• Assignment: Return, unaltered, every line from the beginning of the material below up to and including the one with "119 834 59.2".

• Material to process:
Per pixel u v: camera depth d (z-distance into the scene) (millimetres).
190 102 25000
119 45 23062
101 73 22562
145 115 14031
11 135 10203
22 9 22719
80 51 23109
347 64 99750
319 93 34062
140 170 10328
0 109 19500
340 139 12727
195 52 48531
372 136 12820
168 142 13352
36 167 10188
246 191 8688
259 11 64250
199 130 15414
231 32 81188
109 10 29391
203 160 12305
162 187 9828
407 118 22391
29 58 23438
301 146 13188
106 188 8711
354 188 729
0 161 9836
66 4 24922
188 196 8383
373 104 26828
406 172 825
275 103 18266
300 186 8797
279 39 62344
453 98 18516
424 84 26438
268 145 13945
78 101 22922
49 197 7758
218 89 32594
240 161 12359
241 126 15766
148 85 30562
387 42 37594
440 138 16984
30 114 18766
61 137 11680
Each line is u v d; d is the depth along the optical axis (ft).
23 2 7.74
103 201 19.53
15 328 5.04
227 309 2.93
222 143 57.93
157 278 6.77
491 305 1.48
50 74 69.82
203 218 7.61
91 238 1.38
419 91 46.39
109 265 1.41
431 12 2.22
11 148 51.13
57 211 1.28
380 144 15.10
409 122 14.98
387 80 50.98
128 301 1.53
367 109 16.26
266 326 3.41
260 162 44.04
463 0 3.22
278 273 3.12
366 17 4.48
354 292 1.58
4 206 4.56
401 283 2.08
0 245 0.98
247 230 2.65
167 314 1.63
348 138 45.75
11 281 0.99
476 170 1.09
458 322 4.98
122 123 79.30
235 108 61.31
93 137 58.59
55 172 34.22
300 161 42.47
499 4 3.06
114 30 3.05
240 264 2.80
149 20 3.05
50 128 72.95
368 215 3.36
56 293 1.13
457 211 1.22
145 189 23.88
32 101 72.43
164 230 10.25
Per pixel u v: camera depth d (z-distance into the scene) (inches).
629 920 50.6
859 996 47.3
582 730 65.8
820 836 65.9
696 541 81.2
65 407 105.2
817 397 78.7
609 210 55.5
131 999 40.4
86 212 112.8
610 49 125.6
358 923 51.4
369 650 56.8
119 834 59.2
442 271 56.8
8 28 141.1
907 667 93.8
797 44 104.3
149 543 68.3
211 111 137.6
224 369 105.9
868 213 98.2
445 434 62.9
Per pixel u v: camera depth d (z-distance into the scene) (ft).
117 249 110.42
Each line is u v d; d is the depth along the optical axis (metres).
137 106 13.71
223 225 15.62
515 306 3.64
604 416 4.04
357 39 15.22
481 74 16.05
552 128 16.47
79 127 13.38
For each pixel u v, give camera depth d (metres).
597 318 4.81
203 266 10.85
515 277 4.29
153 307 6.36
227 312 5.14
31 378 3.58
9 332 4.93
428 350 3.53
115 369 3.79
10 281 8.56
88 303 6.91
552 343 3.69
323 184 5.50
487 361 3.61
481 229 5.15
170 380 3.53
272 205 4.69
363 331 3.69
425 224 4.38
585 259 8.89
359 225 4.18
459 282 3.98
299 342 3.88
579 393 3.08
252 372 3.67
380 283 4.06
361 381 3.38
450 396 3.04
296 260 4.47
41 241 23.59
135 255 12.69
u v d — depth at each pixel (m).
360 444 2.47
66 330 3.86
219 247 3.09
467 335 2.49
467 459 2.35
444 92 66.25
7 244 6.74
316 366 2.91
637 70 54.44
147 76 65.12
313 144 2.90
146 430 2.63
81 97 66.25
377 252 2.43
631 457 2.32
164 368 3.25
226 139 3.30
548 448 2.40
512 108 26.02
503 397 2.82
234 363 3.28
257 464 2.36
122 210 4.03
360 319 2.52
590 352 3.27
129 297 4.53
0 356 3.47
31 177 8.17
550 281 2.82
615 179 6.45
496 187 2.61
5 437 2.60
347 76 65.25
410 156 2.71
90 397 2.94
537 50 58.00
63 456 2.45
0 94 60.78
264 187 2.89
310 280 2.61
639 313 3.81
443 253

• Reply:
Per pixel u v: camera depth d (z-distance into the scene) (millimetres).
190 102 25000
119 45 23062
101 73 22562
145 115 14031
11 135 10203
22 9 22719
80 51 23109
347 64 99750
319 93 34062
140 170 10328
0 109 19500
340 139 12727
195 52 48531
372 136 12820
168 142 13352
36 167 10188
246 191 8688
259 11 64250
199 130 15414
231 32 81188
109 10 29391
203 160 12305
162 187 9828
407 118 22391
29 58 23438
301 146 13188
106 188 8711
354 188 729
0 161 9836
66 4 24922
188 196 8383
373 104 26828
406 172 825
275 103 18266
300 186 8797
279 39 62344
453 98 18516
424 84 26438
268 145 13945
78 101 22922
49 197 7758
218 89 32594
240 161 12359
241 126 15766
148 85 30562
387 42 37594
440 138 16984
30 114 18766
61 137 11680
Each line is u v d; d is the depth along the optical axis (ft).
23 2 7.74
103 201 19.53
15 328 5.04
227 309 2.93
222 143 57.93
157 278 6.77
491 305 1.48
50 74 69.82
203 218 7.61
91 238 1.38
419 91 46.39
109 265 1.41
431 12 2.22
11 148 51.13
57 211 1.28
380 144 15.10
409 122 14.98
387 80 50.98
128 301 1.53
367 109 16.26
266 326 3.41
260 162 44.04
463 0 3.22
278 273 3.12
366 17 4.48
354 292 1.58
4 206 4.56
401 283 2.08
0 245 0.98
247 230 2.65
167 314 1.63
348 138 45.75
11 281 0.99
476 170 1.09
458 322 4.98
122 123 79.30
235 108 61.31
93 137 58.59
55 172 34.22
300 161 42.47
499 4 3.06
114 30 3.05
240 264 2.80
149 20 3.05
50 128 72.95
368 215 3.36
56 293 1.13
457 211 1.22
145 189 23.88
32 101 72.43
164 230 10.25
Per pixel u v: camera depth d (z-distance into the scene) (inches).
629 920 50.6
859 996 47.3
582 730 65.8
820 836 65.9
696 541 81.2
65 407 105.2
817 397 78.7
609 210 55.5
131 999 40.4
86 212 112.8
610 49 125.6
358 923 51.4
369 650 56.8
119 834 59.2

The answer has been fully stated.